Section 6: Going deeper: Introduction to deep neural networks
Let’s dig a little deeper. From this section on, we will explore deep neural networks. Most real-life dependencies cannot be modelled with a simple linear combination (as we have done so far). And because we want to be better forecasters, we need better models. Most of the time, this means working with a model that is more sophisticated than a liner model. In this section, we will talk about concepts like deep nets, non-linearities, activation functions, softmax activation, and backpropagation. Sounds a bit complex, but we have made it easy for you!
Section 7: Backpropagation. A peek into the mathematics of optimization
In order to get a truly deep understanding of deep neural networks, one must look at the mathematics of them. As backpropagation is at the core of the optimization process, we wanted to introduce you to it and prepared materials that will help you understand this topic better and have a better idea of what happens behind the curtain.
Section 8: Overfitting
Some of the most common pitfalls you can have when creating predictive models, and especially in deep learning is to either underfit or overfit your data. This means to either take less advantage of the machine learning algorithm than you could have due to insufficient training (underfitting), or alternatively create a model that fits the training data too much (over-train the model) that it is not suitable for a different sample (overfitting).
Section 9: Initialization
Initialization is the process in which we set the initial values of weights. It is an important aspect of building a machine learning model. You will learn how initialize the weights of your model and how to apply Xavier initialization.

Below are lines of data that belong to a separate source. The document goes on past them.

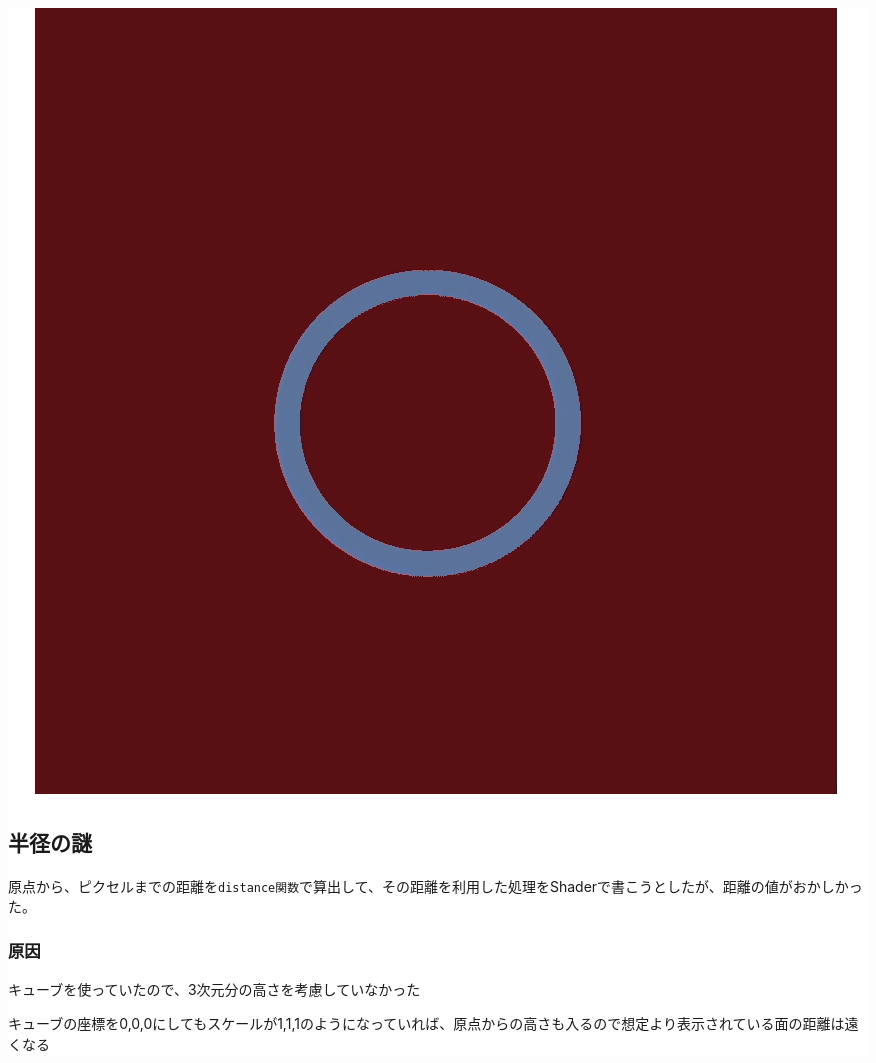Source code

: ![リング動きシェーダー](./Images/%E3%83%AA%E3%83%B3%E3%82%B0%E5%AE%8C%E6%88%90.gif)

## 半径の謎

原点から、ピクセルまでの距離を`distance関数`で算出して、その距離を利用した処理をShaderで書こうとしたが、距離の値がおかしかった。

### 原因

キューブを使っていたので、3次元分の高さを考慮していなかった

キューブの座標を0,0,0にしてもスケールが1,1,1のようになっていれば、原点からの高さも入るので想定より表示されている面の距離は遠くなる
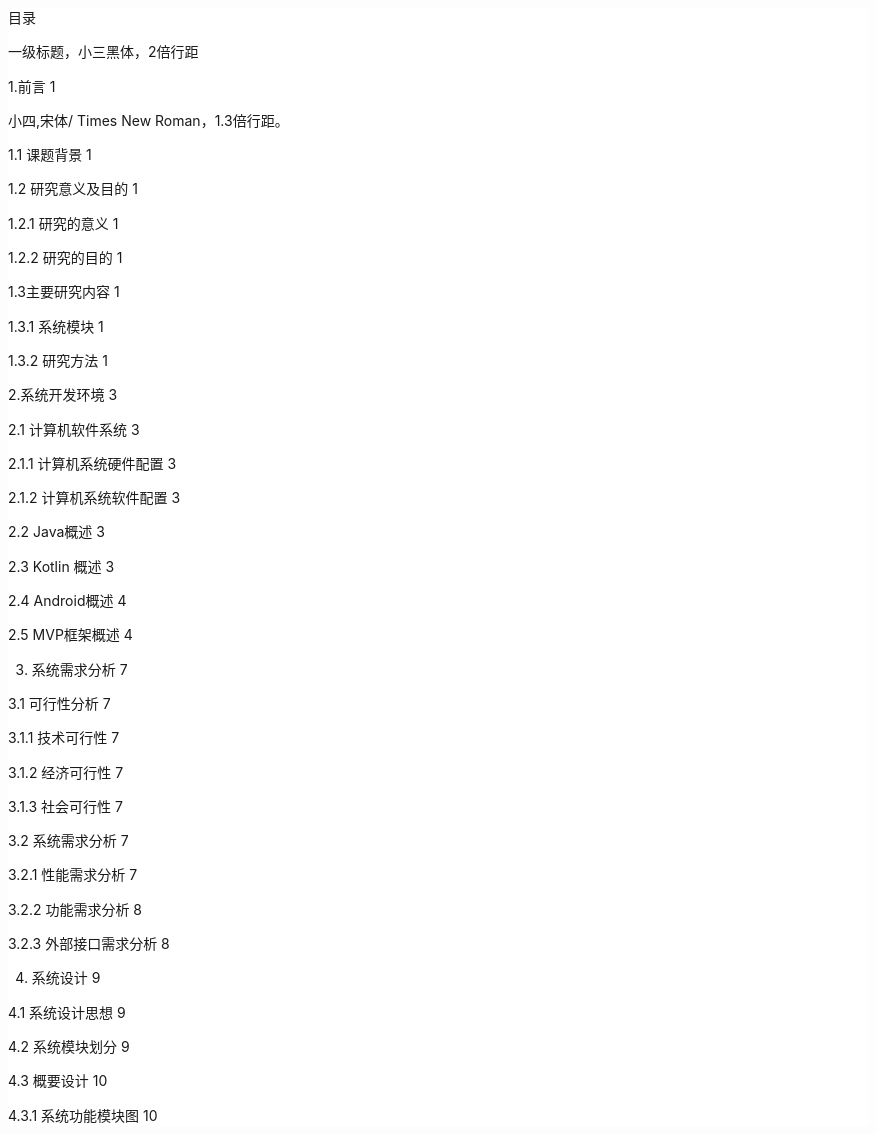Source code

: 目录

一级标题，小三黑体，2倍行距

1.前言 1

小四,宋体/ Times New Roman，1.3倍行距。

1.1 课题背景 1

1.2 研究意义及目的 1

1.2.1 研究的意义 1

1.2.2 研究的目的 1

1.3主要研究内容 1

1.3.1 系统模块 1

1.3.2 研究方法 1

2.系统开发环境 3

2.1 计算机软件系统 3

2.1.1 计算机系统硬件配置 3

2.1.2 计算机系统软件配置 3

2.2 Java概述 3

2.3 Kotlin 概述 3

2.4 Android概述 4

2.5 MVP框架概述 4

3. 系统需求分析 7

3.1 可行性分析 7

3.1.1 技术可行性 7

3.1.2 经济可行性 7

3.1.3 社会可行性 7

3.2 系统需求分析 7

3.2.1 性能需求分析 7

3.2.2 功能需求分析 8

3.2.3 外部接口需求分析 8

4. 系统设计 9

4.1 系统设计思想 9

4.2 系统模块划分 9

4.3 概要设计 10

4.3.1 系统功能模块图 10
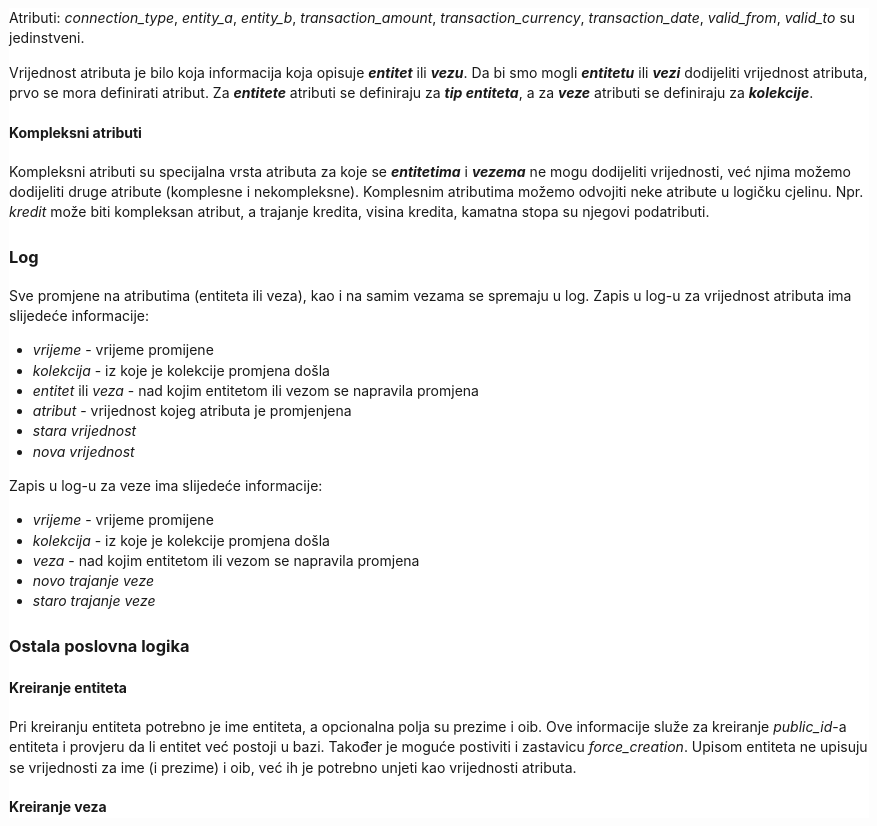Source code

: Atributi: *connection_type*, *entity_a*, *entity_b*, *transaction_amount*, *transaction_currency*, *transaction_date*,
*valid_from*, *valid_to* su jedinstveni.

Vrijednost atributa je bilo koja informacija koja opisuje ***entitet*** ili ***vezu***. Da bi smo mogli ***entitetu***
ili ***vezi*** dodijeliti vrijednost atributa, prvo se mora definirati atribut. Za ***entitete*** atributi se definiraju
za ***tip entiteta***, a za ***veze*** atributi se definiraju za ***kolekcije***.

#### Kompleksni atributi

Kompleksni atributi su specijalna vrsta atributa za koje se ***entitetima*** i ***vezema*** ne mogu dodijeliti
vrijednosti, već njima možemo dodijeliti druge atribute (komplesne i nekompleksne). Komplesnim atributima možemo
odvojiti neke atribute u logičku cjelinu. Npr. *kredit* može biti kompleksan atribut, a trajanje kredita, visina
kredita, kamatna stopa su njegovi podatributi.

### Log

Sve promjene na atributima (entiteta ili veza), kao i na samim vezama se spremaju u log. Zapis u log-u za vrijednost
atributa ima slijedeće informacije:

- *vrijeme* - vrijeme promijene
- *kolekcija* - iz koje je kolekcije promjena došla
- *entitet* ili *veza* - nad kojim entitetom ili vezom se napravila promjena
- *atribut* - vrijednost kojeg atributa je promjenjena
- *stara vrijednost*
- *nova vrijednost*

Zapis u log-u za veze ima slijedeće informacije:

- *vrijeme* - vrijeme promijene
- *kolekcija* - iz koje je kolekcije promjena došla
- *veza* - nad kojim entitetom ili vezom se napravila promjena
- *novo trajanje veze*
- *staro trajanje veze*

### Ostala poslovna logika

####  Kreiranje entiteta

Pri kreiranju entiteta potrebno je ime entiteta, a opcionalna polja su prezime i oib. Ove informacije služe za kreiranje
*public_id*-a entiteta i provjeru da li entitet već postoji u bazi. Također je moguće postiviti i zastavicu
*force_creation*. Upisom entiteta ne upisuju se vrijednosti za ime (i prezime) i oib, već ih je potrebno unjeti kao
vrijednosti atributa. 

#### Kreiranje veza
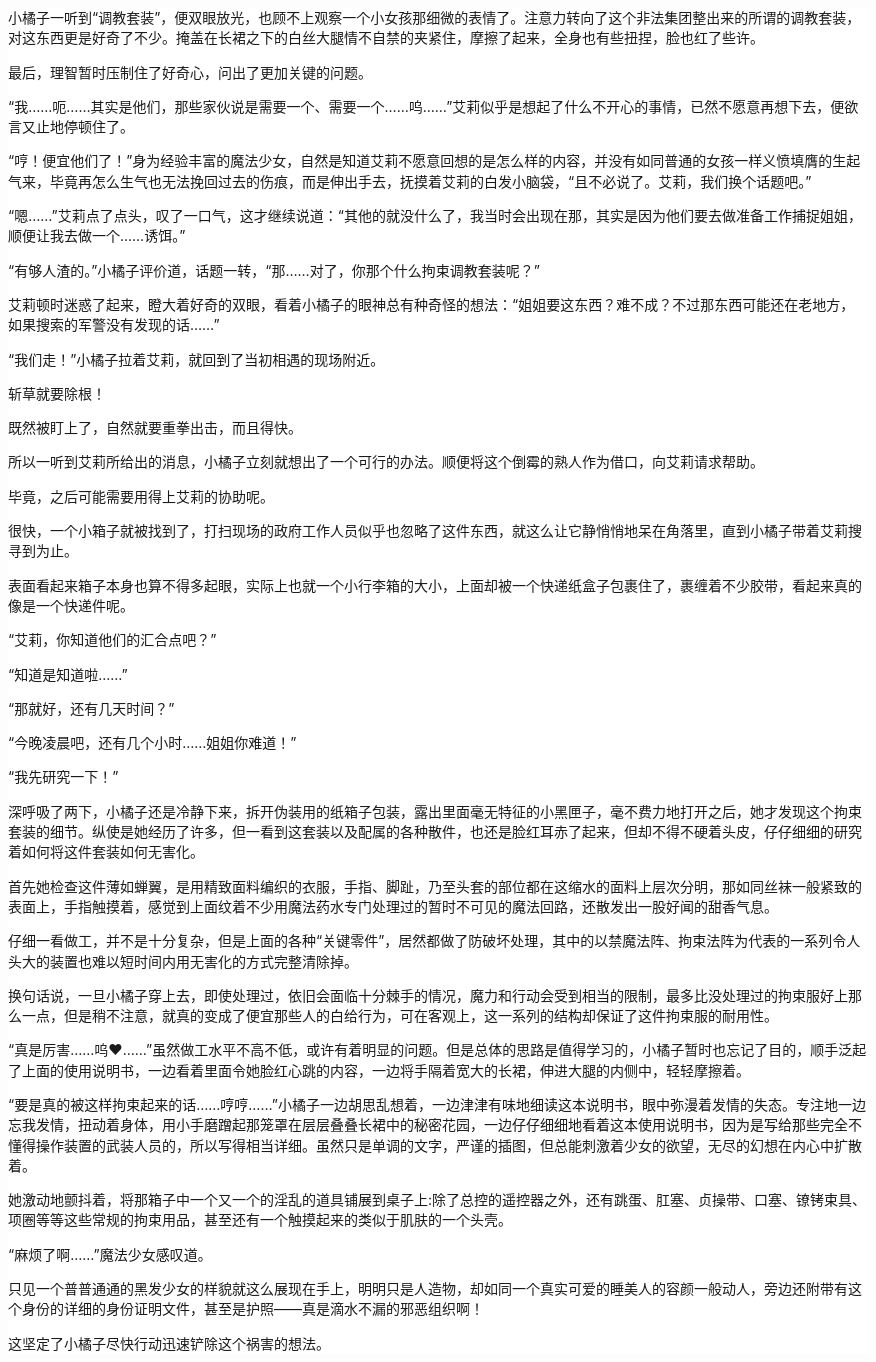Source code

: 小橘子一听到“调教套装”，便双眼放光，也顾不上观察一个小女孩那细微的表情了。注意力转向了这个非法集团整出来的所谓的调教套装，对这东西更是好奇了不少。掩盖在长裙之下的白丝大腿情不自禁的夹紧住，摩擦了起来，全身也有些扭捏，脸也红了些许。 

最后，理智暂时压制住了好奇心，问出了更加关键的问题。 

“我……呃……其实是他们，那些家伙说是需要一个、需要一个……呜……”艾莉似乎是想起了什么不开心的事情，已然不愿意再想下去，便欲言又止地停顿住了。 

“哼！便宜他们了！”身为经验丰富的魔法少女，自然是知道艾莉不愿意回想的是怎么样的内容，并没有如同普通的女孩一样义愤填膺的生起气来，毕竟再怎么生气也无法挽回过去的伤痕，而是伸出手去，抚摸着艾莉的白发小脑袋，“且不必说了。艾莉，我们换个话题吧。” 

“嗯……”艾莉点了点头，叹了一口气，这才继续说道：“其他的就没什么了，我当时会出现在那，其实是因为他们要去做准备工作捕捉姐姐，顺便让我去做一个……诱饵。” 

“有够人渣的。”小橘子评价道，话题一转，“那……对了，你那个什么拘束调教套装呢？” 

艾莉顿时迷惑了起来，瞪大着好奇的双眼，看着小橘子的眼神总有种奇怪的想法：“姐姐要这东西？难不成？不过那东西可能还在老地方，如果搜索的军警没有发现的话……” 

“我们走！”小橘子拉着艾莉，就回到了当初相遇的现场附近。 

斩草就要除根！ 

既然被盯上了，自然就要重拳出击，而且得快。 

所以一听到艾莉所给出的消息，小橘子立刻就想出了一个可行的办法。顺便将这个倒霉的熟人作为借口，向艾莉请求帮助。 

毕竟，之后可能需要用得上艾莉的协助呢。 

很快，一个小箱子就被找到了，打扫现场的政府工作人员似乎也忽略了这件东西，就这么让它静悄悄地呆在角落里，直到小橘子带着艾莉搜寻到为止。 

表面看起来箱子本身也算不得多起眼，实际上也就一个小行李箱的大小，上面却被一个快递纸盒子包裹住了，裹缠着不少胶带，看起来真的像是一个快递件呢。 

“艾莉，你知道他们的汇合点吧？” 

“知道是知道啦……” 

“那就好，还有几天时间？” 

“今晚凌晨吧，还有几个小时……姐姐你难道！” 

“我先研究一下！” 

深呼吸了两下，小橘子还是冷静下来，拆开伪装用的纸箱子包装，露出里面毫无特征的小黑匣子，毫不费力地打开之后，她才发现这个拘束套装的细节。纵使是她经历了许多，但一看到这套装以及配属的各种散件，也还是脸红耳赤了起来，但却不得不硬着头皮，仔仔细细的研究着如何将这件套装如何无害化。 

首先她检查这件薄如蝉翼，是用精致面料编织的衣服，手指、脚趾，乃至头套的部位都在这缩水的面料上层次分明，那如同丝袜一般紧致的表面上，手指触摸着，感觉到上面纹着不少用魔法药水专门处理过的暂时不可见的魔法回路，还散发出一股好闻的甜香气息。 

仔细一看做工，并不是十分复杂，但是上面的各种“关键零件”，居然都做了防破坏处理，其中的以禁魔法阵、拘束法阵为代表的一系列令人头大的装置也难以短时间内用无害化的方式完整清除掉。 

换句话说，一旦小橘子穿上去，即使处理过，依旧会面临十分棘手的情况，魔力和行动会受到相当的限制，最多比没处理过的拘束服好上那么一点，但是稍不注意，就真的变成了便宜那些人的白给行为，可在客观上，这一系列的结构却保证了这件拘束服的耐用性。 

“真是厉害……呜♥……”虽然做工水平不高不低，或许有着明显的问题。但是总体的思路是值得学习的，小橘子暂时也忘记了目的，顺手泛起了上面的使用说明书，一边看着里面令她脸红心跳的内容，一边将手隔着宽大的长裙，伸进大腿的内侧中，轻轻摩擦着。 

“要是真的被这样拘束起来的话……哼哼……”小橘子一边胡思乱想着，一边津津有味地细读这本说明书，眼中弥漫着发情的失态。专注地一边忘我发情，扭动着身体，用小手磨蹭起那笼罩在层层叠叠长裙中的秘密花园，一边仔仔细细地看着这本使用说明书，因为是写给那些完全不懂得操作装置的武装人员的，所以写得相当详细。虽然只是单调的文字，严谨的插图，但总能刺激着少女的欲望，无尽的幻想在内心中扩散着。 

她激动地颤抖着，将那箱子中一个又一个的淫乱的道具铺展到桌子上:除了总控的遥控器之外，还有跳蛋、肛塞、贞操带、口塞、镣铐束具、项圈等等这些常规的拘束用品，甚至还有一个触摸起来的类似于肌肤的一个头壳。 

“麻烦了啊……”魔法少女感叹道。 

只见一个普普通通的黑发少女的样貌就这么展现在手上，明明只是人造物，却如同一个真实可爱的睡美人的容颜一般动人，旁边还附带有这个身份的详细的身份证明文件，甚至是护照——真是滴水不漏的邪恶组织啊！ 

这坚定了小橘子尽快行动迅速铲除这个祸害的想法。 
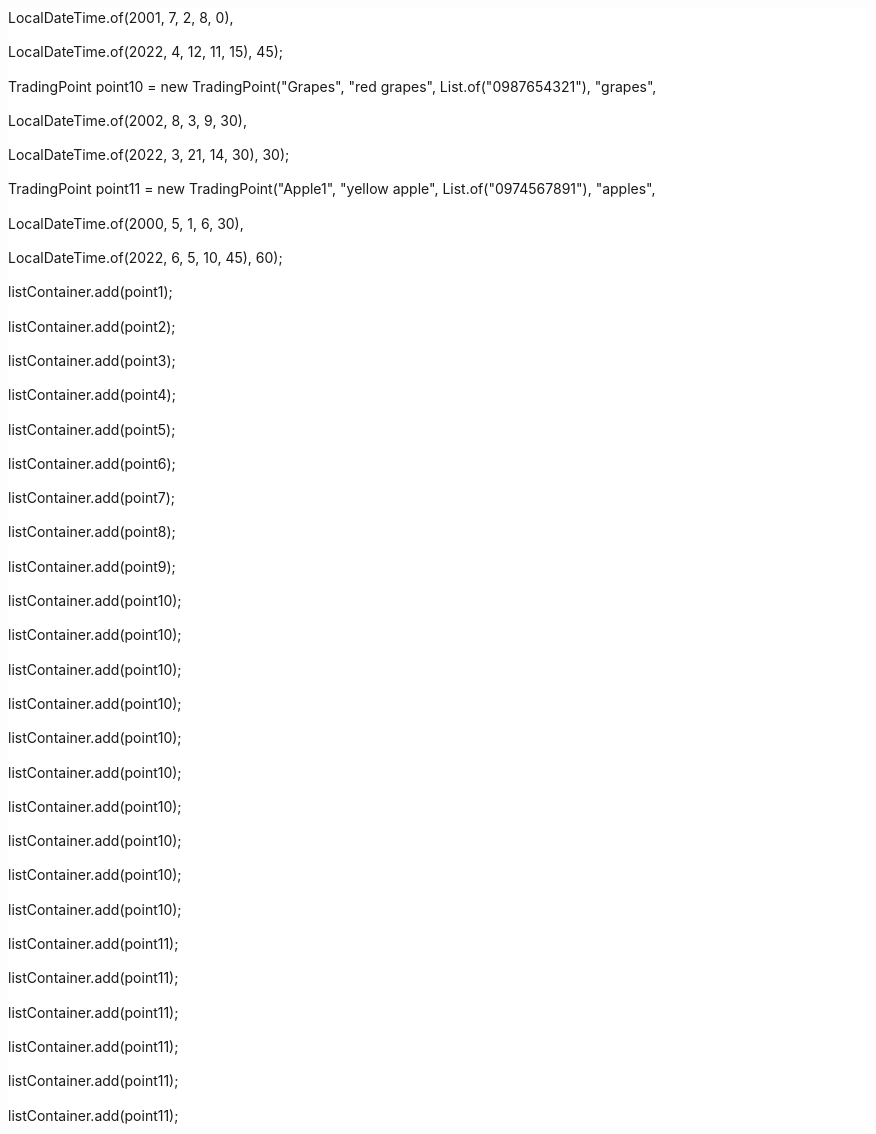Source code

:LocalDateTime.of(2001, 7, 2, 8, 0),

LocalDateTime.of(2022, 4, 12, 11, 15), 45);

TradingPoint point10 = new TradingPoint("Grapes", "red grapes", List.of("0987654321"), "grapes",

LocalDateTime.of(2002, 8, 3, 9, 30),

LocalDateTime.of(2022, 3, 21, 14, 30), 30);

TradingPoint point11 = new TradingPoint("Apple1", "yellow apple", List.of("0974567891"), "apples",

LocalDateTime.of(2000, 5, 1, 6, 30),

LocalDateTime.of(2022, 6, 5, 10, 45), 60);

listContainer.add(point1);

listContainer.add(point2);

listContainer.add(point3);

listContainer.add(point4);

listContainer.add(point5);

listContainer.add(point6);

listContainer.add(point7);

listContainer.add(point8);

listContainer.add(point9);

listContainer.add(point10);

listContainer.add(point10);

listContainer.add(point10);

listContainer.add(point10);

listContainer.add(point10);

listContainer.add(point10);

listContainer.add(point10);

listContainer.add(point10);

listContainer.add(point10);

listContainer.add(point10);

listContainer.add(point11);

listContainer.add(point11);

listContainer.add(point11);

listContainer.add(point11);

listContainer.add(point11);

listContainer.add(point11);
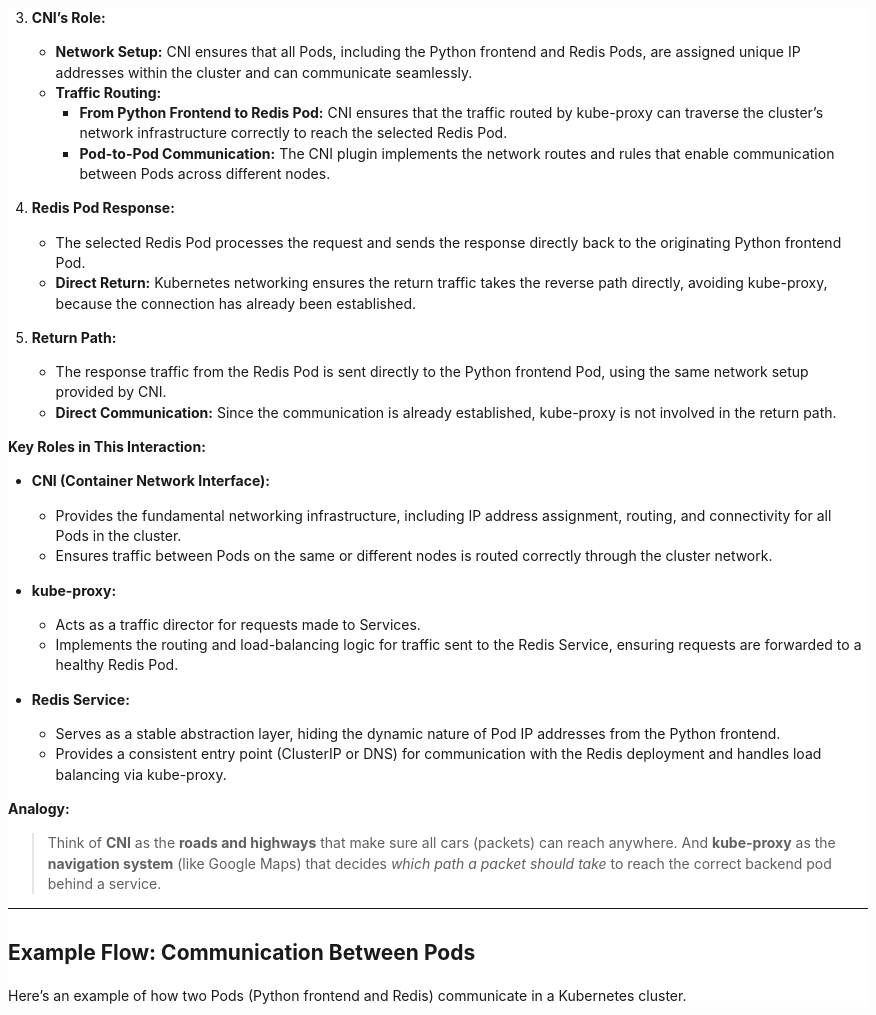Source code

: 3. **CNI’s Role:**
    * **Network Setup:** CNI ensures that all Pods, including the Python frontend and Redis Pods, are assigned unique IP addresses within the cluster and can communicate seamlessly.
    * **Traffic Routing:**
        * **From Python Frontend to Redis Pod:** CNI ensures that the traffic routed by kube-proxy can traverse the cluster’s network infrastructure correctly to reach the selected Redis Pod.
        * **Pod-to-Pod Communication:** The CNI plugin implements the network routes and rules that enable communication between Pods across different nodes.

4. **Redis Pod Response:**
    * The selected Redis Pod processes the request and sends the response directly back to the originating Python frontend Pod.
    * **Direct Return:** Kubernetes networking ensures the return traffic takes the reverse path directly, avoiding kube-proxy, because the connection has already been established.

5. **Return Path:**
    * The response traffic from the Redis Pod is sent directly to the Python frontend Pod, using the same network setup provided by CNI.
    * **Direct Communication:** Since the communication is already established, kube-proxy is not involved in the return path.

**Key Roles in This Interaction:**

* **CNI (Container Network Interface):**
    * Provides the fundamental networking infrastructure, including IP address assignment, routing, and connectivity for all Pods in the cluster.
    * Ensures traffic between Pods on the same or different nodes is routed correctly through the cluster network.

* **kube-proxy:**
    * Acts as a traffic director for requests made to Services.
    * Implements the routing and load-balancing logic for traffic sent to the Redis Service, ensuring requests are forwarded to a healthy Redis Pod.

* **Redis Service:**
    * Serves as a stable abstraction layer, hiding the dynamic nature of Pod IP addresses from the Python frontend.
    * Provides a consistent entry point (ClusterIP or DNS) for communication with the Redis deployment and handles load balancing via kube-proxy.

**Analogy:**
> Think of **CNI** as the **roads and highways** that make sure all cars (packets) can reach anywhere.
> And **kube-proxy** as the **navigation system** (like Google Maps) that decides *which path a packet should take* to reach the correct backend pod behind a service.

---

## Example Flow: Communication Between Pods

Here’s an example of how two Pods (Python frontend and Redis) communicate in a Kubernetes cluster.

Section 10: Gradient descent and learning rates
The gradient descent iterates over the whole training set before updating the weights. Every iteration updates the weights in a relatively small way. You will learn common pitfalls related to this method and how to boost them, using stochastic gradient descent, momentum, learning rate schedules, and adaptive learning rates.
Section 11: Preprocessing
A large part of the effort data scientists make when creating a new model is related to preprocessing. This process refers to any manipulation we apply to the dataset before running it and training the model. Learning how to preprocess data is fundamental for anyone who wants to be able to create machine learning models, as no meaningful framework can simply take raw data and provide an answer. In this part of the course, we will show you how to prepare your data for analysis and modeling.
Section 12: The MNIST example
All the lessons so far will have given you a solid preparation. Your patience will now pay off when we start coding. Everything will fall in place nicely. The problem we will solve here is the “Hello, world” of machine learning. It is called MNIST classification and consists of 70,000 hand written digits. Together, we will create an algorithm that takes as input an image and then correctly determines, which number is shown in that image.
Section 13: Solving a real-life business case
Solving the MNIST example will have shown you that machine learning is not that hard after all, right? In this section, we will solve a real-life business case, such as the ones data scientists solve on the job. You will build a model that will determine how likely is it that a specific client will come back and buy another product from a company selling audiobooks. This is a great example of how machine learning can help a company optimize its marketing efforts and ultimately grow its bottom line results.
Section 14: Next steps
At this point we guide you how to continue your specialization and data science journey. In this section, we discuss what is further out there in the machine learning world, how Google’s DeepMind uses machine learning, what are RNNs, and what non-NN approaches are there.